How to protect your head from injury
The following are ways to protect your head from injury:
- Conduct a site reconnaissance before beginning a job to identify the types of hazards that could cause a head injury and take the steps necessary to protect yourself.
- Whenever possible avoid working in areas where there are falling or overhead hazards.
- Wear the right hat for the job.
- Always try to maintain a safe distance from moving equipment or machinery such as a backhoe or concrete truck.
- Adjust your workstation so that your head will be in a comfortable position.
- When working in direct sunlight, wear a wide-brimmed hat or sunscreen to protect your head from sunburn.
A hard hat is designed both to resist blows to the head and to absorb the shock of the blow. The one-piece outer shell takes the blow and the cradle lining within the hat absorbs the shock.
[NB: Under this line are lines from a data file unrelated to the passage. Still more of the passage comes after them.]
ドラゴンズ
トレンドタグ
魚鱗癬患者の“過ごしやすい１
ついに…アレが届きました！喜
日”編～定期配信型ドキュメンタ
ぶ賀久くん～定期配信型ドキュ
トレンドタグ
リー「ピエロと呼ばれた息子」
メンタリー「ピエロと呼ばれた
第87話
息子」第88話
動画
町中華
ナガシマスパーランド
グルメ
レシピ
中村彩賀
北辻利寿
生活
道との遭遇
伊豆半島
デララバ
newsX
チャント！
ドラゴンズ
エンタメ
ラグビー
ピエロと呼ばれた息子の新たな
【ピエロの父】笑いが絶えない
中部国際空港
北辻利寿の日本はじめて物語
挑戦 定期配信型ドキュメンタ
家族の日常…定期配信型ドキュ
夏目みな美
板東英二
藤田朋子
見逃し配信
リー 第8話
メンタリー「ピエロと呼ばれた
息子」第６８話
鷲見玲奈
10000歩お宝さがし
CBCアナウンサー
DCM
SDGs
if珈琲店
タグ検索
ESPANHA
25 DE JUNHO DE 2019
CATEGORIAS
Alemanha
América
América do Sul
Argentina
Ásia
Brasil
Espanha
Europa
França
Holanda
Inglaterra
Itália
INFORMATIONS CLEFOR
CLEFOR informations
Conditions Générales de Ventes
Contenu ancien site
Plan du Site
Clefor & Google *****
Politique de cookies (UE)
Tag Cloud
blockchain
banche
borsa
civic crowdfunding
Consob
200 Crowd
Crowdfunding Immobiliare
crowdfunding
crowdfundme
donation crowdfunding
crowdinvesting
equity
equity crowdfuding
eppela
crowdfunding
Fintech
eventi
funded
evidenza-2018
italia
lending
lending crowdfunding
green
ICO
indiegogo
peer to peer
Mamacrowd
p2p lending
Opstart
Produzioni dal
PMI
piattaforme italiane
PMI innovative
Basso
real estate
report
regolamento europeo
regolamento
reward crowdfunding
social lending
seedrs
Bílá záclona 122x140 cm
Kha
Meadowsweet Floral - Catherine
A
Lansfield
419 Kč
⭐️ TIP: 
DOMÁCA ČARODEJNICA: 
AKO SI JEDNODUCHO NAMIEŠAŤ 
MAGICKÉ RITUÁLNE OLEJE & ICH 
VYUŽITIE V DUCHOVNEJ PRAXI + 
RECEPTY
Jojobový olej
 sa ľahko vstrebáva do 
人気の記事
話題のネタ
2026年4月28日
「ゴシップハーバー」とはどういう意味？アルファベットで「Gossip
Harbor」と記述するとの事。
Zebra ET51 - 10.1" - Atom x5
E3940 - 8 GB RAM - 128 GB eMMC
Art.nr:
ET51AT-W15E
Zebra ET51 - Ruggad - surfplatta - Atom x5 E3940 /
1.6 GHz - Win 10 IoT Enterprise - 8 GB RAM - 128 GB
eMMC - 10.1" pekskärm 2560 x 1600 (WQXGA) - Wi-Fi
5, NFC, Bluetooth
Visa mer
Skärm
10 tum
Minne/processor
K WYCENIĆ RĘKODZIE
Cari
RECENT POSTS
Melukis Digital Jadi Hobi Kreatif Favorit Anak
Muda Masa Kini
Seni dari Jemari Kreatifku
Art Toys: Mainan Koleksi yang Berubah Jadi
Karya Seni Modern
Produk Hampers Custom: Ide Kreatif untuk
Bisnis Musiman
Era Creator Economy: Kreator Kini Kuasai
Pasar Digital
All OSHA approved hard hats are designed to meet the specifications of the American National Standard Institute (ANSI). Hard hats can be divided into the four following classes:
- Class A. Class A hard hats have limited voltage resistance and are primarily designed to protect against impact.
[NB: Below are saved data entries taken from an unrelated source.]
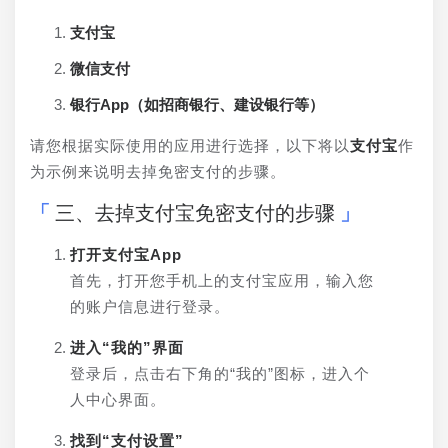
支付宝
微信支付
银行App（如招商银行、建设银行等）
请您根据实际使用的应用进行选择，以下将以
支付宝
作
为示例来说明去掉免密支付的步骤。
三、去掉支付宝免密支付的步骤
打开支付宝App
首先，打开您手机上的支付宝应用，输入您
的账户信息进行登录。
进入“我的”界面
登录后，点击右下角的“我的”图标，进入个
人中心界面。
找到“支付设置”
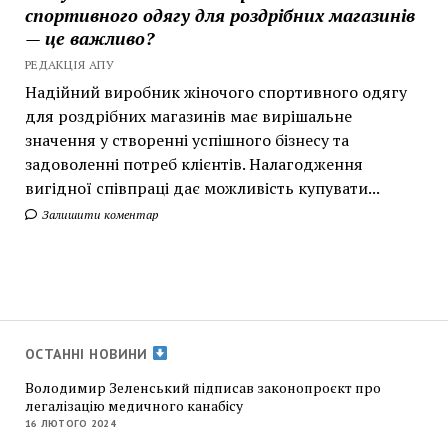
спортивного одягу для роздрібних магазинів
— це важливо?
РЕДАКЦІЯ АПУ
Надійний виробник жіночого спортивного одягу
для роздрібних магазинів має вирішальне
значення у створенні успішного бізнесу та
задоволенні потреб клієнтів. Налагодження
вигідної співпраці дає можливість купувати...
Залишити коментар
ОСТАННІ НОВИНИ
Володимир Зеленський підписав законопроєкт про
легалізацію медичного канабісу
16 ЛЮТОГО 2024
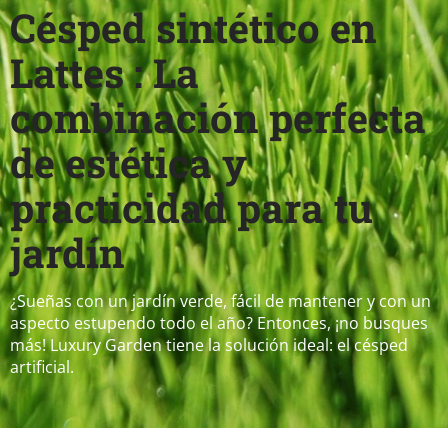
Césped sintético en
Lattes : La
combinación perfecta
de estética y
practicidad para tu
jardín
¿Sueñas con un jardín verde, fácil de mantener y con un
aspecto estupendo todo el año? Entonces, ¡no busques
más! Luxury Garden tiene la solución ideal: el césped
artificial.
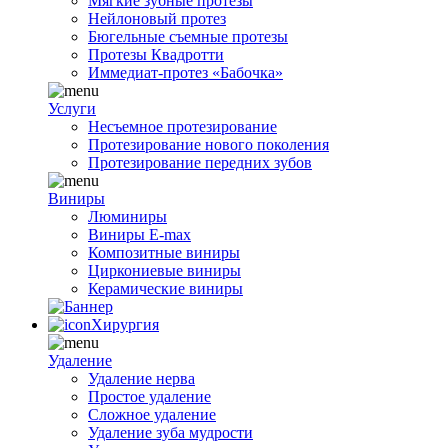
Мягкие зубные протезы
Нейлоновый протез
Бюгельные съемные протезы
Протезы Квадротти
Иммедиат-протез «Бабочка»
Услуги
Несъемное протезирование
Протезирование нового поколения
Протезирование передних зубов
Виниры
Люминиры
Виниры E-max
Композитные виниры
Циркониевые виниры
Керамические виниры
Хирургия
Удаление
Удаление нерва
Простое удаление
Сложное удаление
Удаление зуба мудрости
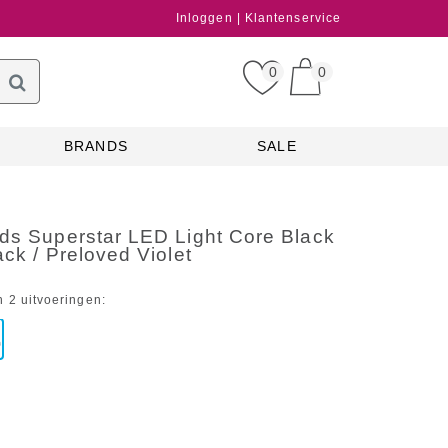
Inloggen
Klantenservice
0
0
BRANDS
SALE
ids Superstar LED Light Core Black
ack / Preloved Violet
n 2 uitvoeringen:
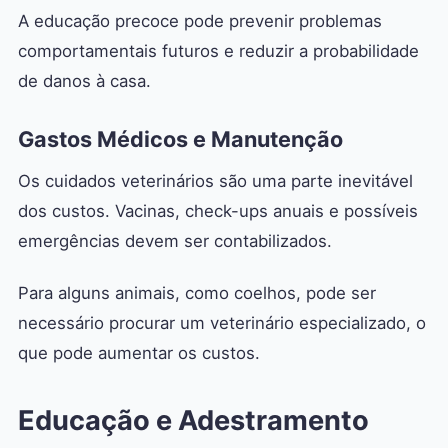
A educação precoce pode prevenir problemas
comportamentais futuros e reduzir a probabilidade
de danos à casa.
Gastos Médicos e Manutenção
Os cuidados veterinários são uma parte inevitável
dos custos. Vacinas, check-ups anuais e possíveis
emergências devem ser contabilizados.
Para alguns animais, como coelhos, pode ser
necessário procurar um veterinário especializado, o
que pode aumentar os custos.
Educação e Adestramento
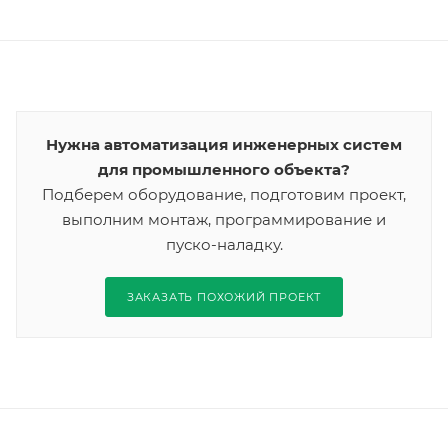
Нужна автоматизация инженерных систем
для промышленного объекта?
Подберем оборудование, подготовим проект,
выполним монтаж, программирование и
пуско-наладку.
ЗАКАЗАТЬ ПОХОЖИЙ ПРОЕКТ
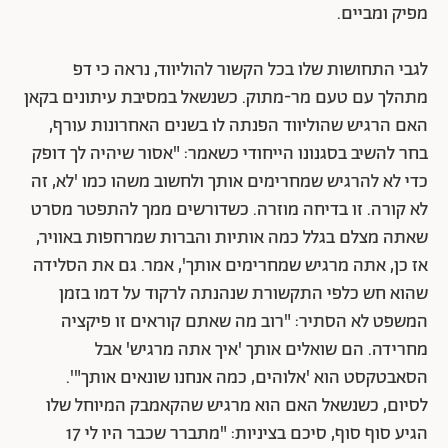
מפיק ומביים.
לגבי התחושות שלו בכל הקשור להוליווד, נראה כי דפ
מתהלך עם טעם מר-מתוק. כשנשאל במסיבת עיתונים בקאן
האם הרגיש שהוליווד הפנתה לו בשנים האחרונות עורף,
בחר להשיב בסגנונו הייחודי כשאמר: "אסור שיהיה לך דופק
כדי לא להרגיש שמחרימים אותך ולחשוב משהו כמו 'לא, זה
לא קורה. זו בדיחה מוזרה. כשדורשים ממך להתפטר מסרט
שאתה מצלם בגלל כמה אותיות והברות שמרחפות באוויר,
אז כן, אתה מרגיש שמחרימים אותך', אמר. גם את הסלידה
שהוא חש כלפי התקשורת שנהנתה לרקוד על דמו בזמן
המשפט לא הסתיר: "רוב מה שאתם קוראים זו פיקציה
מחרידה. הם שואלים אותך 'איך אתה מרגיש' אבל
הסאבטקסט הוא 'אלוהים, כמה אנחנו שונאים אותך"'.
לסיום, כשנשאל האם הוא מרגיש שהקאמבק המיוחל שלו
הגיע סוף סוף, סיכם בציניות: "מתברר שכבר היו לי 17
- Class B. Class B hard hats have high voltage resistance, have no metal parts to conduct electricity and are designed for work around electricity.
- Class C. Class C hard hats offer no voltage protection, are usually made of aluminum and are designed for work in manufacturing environment.
- Class D. Class D hard hats are fire resistant, voltage resistant and are designed for use by fire fighters.
A proper fit is essential to ensure hard hat protection. Adjust the headband so that the hard hat doesn’t touch your head. The fit should be snug but not too tight. If you will be working in a windy environment or a situation where your hat could fall off and injure someone working below, a chin strap is suggested.
Inspect your hard hat regularly to be sure it isn’t cracked or that the headband isn’t damaged. Always replace a hard hat that is cracked or broken. Avoid storing your hard hat in the direct sun to prevent damage to the plastic.